In DNA sequencing analysis by means of electrophoresis, the separation medium could use further improvements. The long-term objective of the proposed project is to develop a better separation medium which can overcome many of the problems related to the present-day polyacrylamide solutions or gels: polymer solutions are often too viscous to be filled in capillary tubings; the polymerization in situ approach is not so reproducible; shelf-life for polymer gels is limited. The central theme is to take advantage of the self-assembly behavior of block copolymers so that predesigned polymer networks can be formulated by considering the chemical nature of the blocks, the total chain length, the block length ratio and the molecular architecture of the blocks in a selective solvent which is the buffer solution used in DNA sequencing analysis. In the self-assembled polymer networks, it is expected that several desirable properties can be designed into the properties of the separation medium. For examples, (1) at temperatures outside the operating temperature range for electrophoresis, the low molecular weight block copolymer (e.g. Pluronic polyols) solution has a low viscosity for ease of filling in capillary tubings or thin slabs, and (2) at the operating temperatures for electrophoresis, the self-assembled supramolecules can form gels of predetermined structures suitable for DNA sequencing analysis. In order to provide a basis for the design of a better separation medium, the structures of these entangled polymer chains (or gels) will be studied by means of physical techniques, such as viscosimetry, rheometry, laser light scattering, small angle neutron scattering, small angle x-ray scattering, C13 and proton NMR, and be correlated with electrophoresis results. By using the same physical techniques, it is proposed to study the effects of polydispersity on polymer chain entanglements and the use of a mixed polymer (e.g. polyacrylamide) solution/agarose gel approach which will be used to examine whether larger mesh size polymer networks can be achieved in order to resolve larger size DNA fragments. The agarose gel is used to restrict the translational motions of polyacrylamide chains so as to control the viscosity of the separation medium and the polymer chain dynamics.

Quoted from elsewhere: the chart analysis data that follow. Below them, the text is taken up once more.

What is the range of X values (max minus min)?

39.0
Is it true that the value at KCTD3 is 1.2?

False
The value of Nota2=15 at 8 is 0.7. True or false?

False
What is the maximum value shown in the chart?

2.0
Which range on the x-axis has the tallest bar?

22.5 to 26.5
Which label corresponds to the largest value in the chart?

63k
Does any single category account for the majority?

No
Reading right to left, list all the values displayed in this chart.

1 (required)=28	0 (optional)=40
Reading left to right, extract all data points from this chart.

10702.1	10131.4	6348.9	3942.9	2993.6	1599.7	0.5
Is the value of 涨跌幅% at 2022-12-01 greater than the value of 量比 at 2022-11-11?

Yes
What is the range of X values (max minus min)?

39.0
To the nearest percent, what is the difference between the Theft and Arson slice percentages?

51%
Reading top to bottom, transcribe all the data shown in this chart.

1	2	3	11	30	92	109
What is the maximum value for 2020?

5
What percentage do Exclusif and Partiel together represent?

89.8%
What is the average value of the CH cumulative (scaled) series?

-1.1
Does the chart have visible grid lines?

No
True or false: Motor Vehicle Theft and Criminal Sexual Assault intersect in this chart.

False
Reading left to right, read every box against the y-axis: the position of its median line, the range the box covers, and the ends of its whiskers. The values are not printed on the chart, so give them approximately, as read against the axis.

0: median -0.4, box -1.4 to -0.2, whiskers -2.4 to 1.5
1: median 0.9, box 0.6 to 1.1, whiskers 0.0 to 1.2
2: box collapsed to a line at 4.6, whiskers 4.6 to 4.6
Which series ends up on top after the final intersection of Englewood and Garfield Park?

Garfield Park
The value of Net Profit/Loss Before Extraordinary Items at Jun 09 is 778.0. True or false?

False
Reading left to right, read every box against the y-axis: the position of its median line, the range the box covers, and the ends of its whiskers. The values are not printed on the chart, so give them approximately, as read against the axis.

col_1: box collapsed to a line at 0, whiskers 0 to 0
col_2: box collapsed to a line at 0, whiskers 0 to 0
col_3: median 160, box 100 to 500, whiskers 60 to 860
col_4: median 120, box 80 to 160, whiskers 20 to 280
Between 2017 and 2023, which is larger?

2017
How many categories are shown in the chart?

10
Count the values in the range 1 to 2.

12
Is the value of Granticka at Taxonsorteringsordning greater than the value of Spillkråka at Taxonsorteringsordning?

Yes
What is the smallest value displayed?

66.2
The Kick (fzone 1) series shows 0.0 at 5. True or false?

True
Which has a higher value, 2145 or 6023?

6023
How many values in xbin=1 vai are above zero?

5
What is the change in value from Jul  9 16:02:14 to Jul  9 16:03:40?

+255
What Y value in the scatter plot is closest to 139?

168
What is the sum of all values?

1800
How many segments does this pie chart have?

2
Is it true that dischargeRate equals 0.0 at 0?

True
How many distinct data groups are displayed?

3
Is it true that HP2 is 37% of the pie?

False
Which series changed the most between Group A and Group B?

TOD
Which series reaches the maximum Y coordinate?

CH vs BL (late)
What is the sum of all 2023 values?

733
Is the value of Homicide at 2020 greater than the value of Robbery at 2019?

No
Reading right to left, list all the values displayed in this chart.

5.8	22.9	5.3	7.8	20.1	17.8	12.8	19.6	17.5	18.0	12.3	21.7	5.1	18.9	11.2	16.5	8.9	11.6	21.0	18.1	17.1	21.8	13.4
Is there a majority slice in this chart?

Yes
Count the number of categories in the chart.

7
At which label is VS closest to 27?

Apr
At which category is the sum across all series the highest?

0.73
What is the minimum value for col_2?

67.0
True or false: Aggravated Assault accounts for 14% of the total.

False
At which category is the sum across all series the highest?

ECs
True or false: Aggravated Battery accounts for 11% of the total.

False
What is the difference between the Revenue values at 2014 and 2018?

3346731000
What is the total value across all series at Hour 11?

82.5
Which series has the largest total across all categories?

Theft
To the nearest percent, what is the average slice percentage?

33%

在通过电泳的DNA测序分析中，分离 培养基可以使用进一步的改进。 长期目标 拟议的项目是开发更好的分离媒介 克服与当今聚丙烯酰胺有关的许多问题 溶液或凝胶：聚合物溶液通常太粘稠而无法填充 毛细管；聚合原位方法并非如此 可重现；聚合物凝胶的保质期有限。中心主题是 利用块共聚物的自组装行为， 可以通过考虑 块的化学性质，总链长，块长度 选择性溶剂中块的比率和分子结构 这是DNA测序分析中使用的缓冲溶液。 在 自组装的聚合物网络，预计会有几个理想的 可以在分离介质的性质中设计特性。 例如，（1）在工作温度范围以外的温度下 对于电泳，低分子量块共聚物（例如 pluronic polyols）溶液的粘度低，以便于填充 毛细管或薄板，（2）在工作温度下 电泳，自组装的超分子可以形成凝胶 预定的结构适合DNA测序分析。 为了为设计更好的分离介质的设计提供基础 将研究这些纠缠的聚合物链（或凝胶）的结构 通过物理技术，例如粘度法，风化计，激光 光散射，小角度中子散射，小角度X射线 散射，C13和质子NMR，与电泳相关 结果。 通过使用相同的物理技术，建议研究效果 在聚合物链纠缠上的多分散性和混合的使用 聚合物（例如聚丙烯酰胺）溶液/琼脂糖凝胶方法将是 用于检查是否可以实现较大的网格尺寸聚合物网络 为了解决较大尺寸的DNA片段。琼脂糖凝胶习惯 限制聚丙烯酰胺链的翻译动作，以便 控制分离介质和聚合物链的粘度 动力学。